Biogerontology: How a Compost Heap in Bristol Gave Rise to the Science of Aging

The cosmetic and wellness industries are rife with products claiming Buddhist anti-aging and are valuable for your money and it can be difficult to navigate only for expensive moisturizers.

Goop is a brand that often goes under fire for making unscientific claims about the benefits of keeping crystal eggs in places where no one should ever keep crystal eggs or steam into your vagina like broccoli. Aging and its prevention is supported by some legitimate science – in fact it has its own name. In an email to IFLScience, author Andrew Steele wrote that the ageless: The New Science of Old Wedding is not old-fashioned, the biological aspect of the biological study of adult learning, “known as gynecology.”

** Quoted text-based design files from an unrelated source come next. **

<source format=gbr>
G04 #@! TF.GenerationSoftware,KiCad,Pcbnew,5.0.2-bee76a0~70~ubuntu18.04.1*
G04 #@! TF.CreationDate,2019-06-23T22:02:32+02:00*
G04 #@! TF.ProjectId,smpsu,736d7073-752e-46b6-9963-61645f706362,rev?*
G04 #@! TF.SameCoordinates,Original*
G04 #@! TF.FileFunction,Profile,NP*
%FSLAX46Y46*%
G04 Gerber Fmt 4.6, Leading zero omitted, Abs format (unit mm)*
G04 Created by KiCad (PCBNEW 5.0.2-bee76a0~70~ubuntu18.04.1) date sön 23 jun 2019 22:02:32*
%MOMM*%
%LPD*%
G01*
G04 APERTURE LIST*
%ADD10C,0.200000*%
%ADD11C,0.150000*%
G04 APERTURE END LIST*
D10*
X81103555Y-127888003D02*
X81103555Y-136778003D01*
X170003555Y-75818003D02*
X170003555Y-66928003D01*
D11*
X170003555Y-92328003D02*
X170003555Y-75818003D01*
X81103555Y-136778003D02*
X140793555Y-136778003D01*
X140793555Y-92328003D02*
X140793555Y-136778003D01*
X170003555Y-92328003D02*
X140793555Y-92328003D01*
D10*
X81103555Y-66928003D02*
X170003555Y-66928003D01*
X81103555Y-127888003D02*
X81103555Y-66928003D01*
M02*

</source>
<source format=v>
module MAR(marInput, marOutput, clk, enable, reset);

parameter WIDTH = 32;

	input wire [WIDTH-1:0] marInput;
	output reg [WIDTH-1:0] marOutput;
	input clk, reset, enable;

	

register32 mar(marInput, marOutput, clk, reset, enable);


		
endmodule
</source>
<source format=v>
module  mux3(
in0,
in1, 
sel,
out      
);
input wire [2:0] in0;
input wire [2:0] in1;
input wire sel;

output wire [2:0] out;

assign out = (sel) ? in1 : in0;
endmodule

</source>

“Gerontology encompasses all sorts of factors ranging from health to social factors according to our age and the biological aspect relates to comprehension – and potentially treatment – and the cellular and molecular infrastructure of the aging process.” As Steele’s book explains, there was an unexpected hero in the rise of this branch of science who came out of the compost heap in 1951. Nobel laureate Sidney Brenner explored a model species that could possibly provide some digestible insight into neural development.

The answer came in the form of a kind of nematode worm. Brenner made a kind of excavation from the earth in his garden at Cambridge but auditioned to find the perfect model specimen for his study. He was finally settled on the Bristol strain, Caenorhabditis Elegance, which is best known (if this controversial Twitter controversy is anything but C Elegance). “Sea elegans are such a useful creature for the study of aging that they don’t live very long,” Steele wrote. “The‘ normal ’strain of C. elegans, known as N2, grows, reproduces and dies in about two weeks, which makes it even faster to test in humans – you can get your subjects to die within a fortnight. Wait fifty years to get started!”

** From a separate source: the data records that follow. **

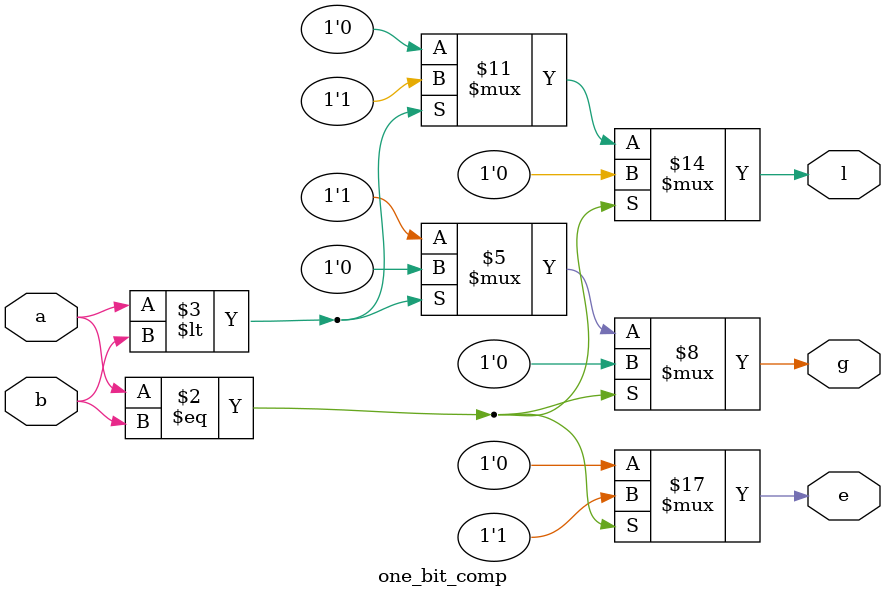
<source format=v>

module one_bit_comp(a,b,e,l,g) ;
     input wire a,b;
     output reg e,l,g;

always @(*) begin 
e <= 1'b0;
l <= 1'b0;
g <= 1'b0;
if (a==b) begin
    e <= 1'b1;
    end
else if (a<b) begin
    l <= 1'b1;
    end
else begin
    g <= 1'b1;
    end
end 
endmodule
</source>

Playing with such a short life cycle, scientists began shooting at the insects as “chemical blunderbuss” to see how or why the DNA in the insects affected the longevity, but initial investigations were somewhat hit and miss. Finally, these genetic screens uncovered some relevant areas of the genome that alter the life span of worms. “The first of these, for obvious reasons, was named Age-1, and the discovered variety added about 50% to the longevity of worms,” ​​Steele said. “After decades of discovery, there is a nice symmetry:

The current worm-winning champion is a different mutation of the same age-1 gene that saves worms ten times more – 1000%! – which is a particularly significant increase considering the worm’s genetic code is responsible for the change responsible for involving only one character change.”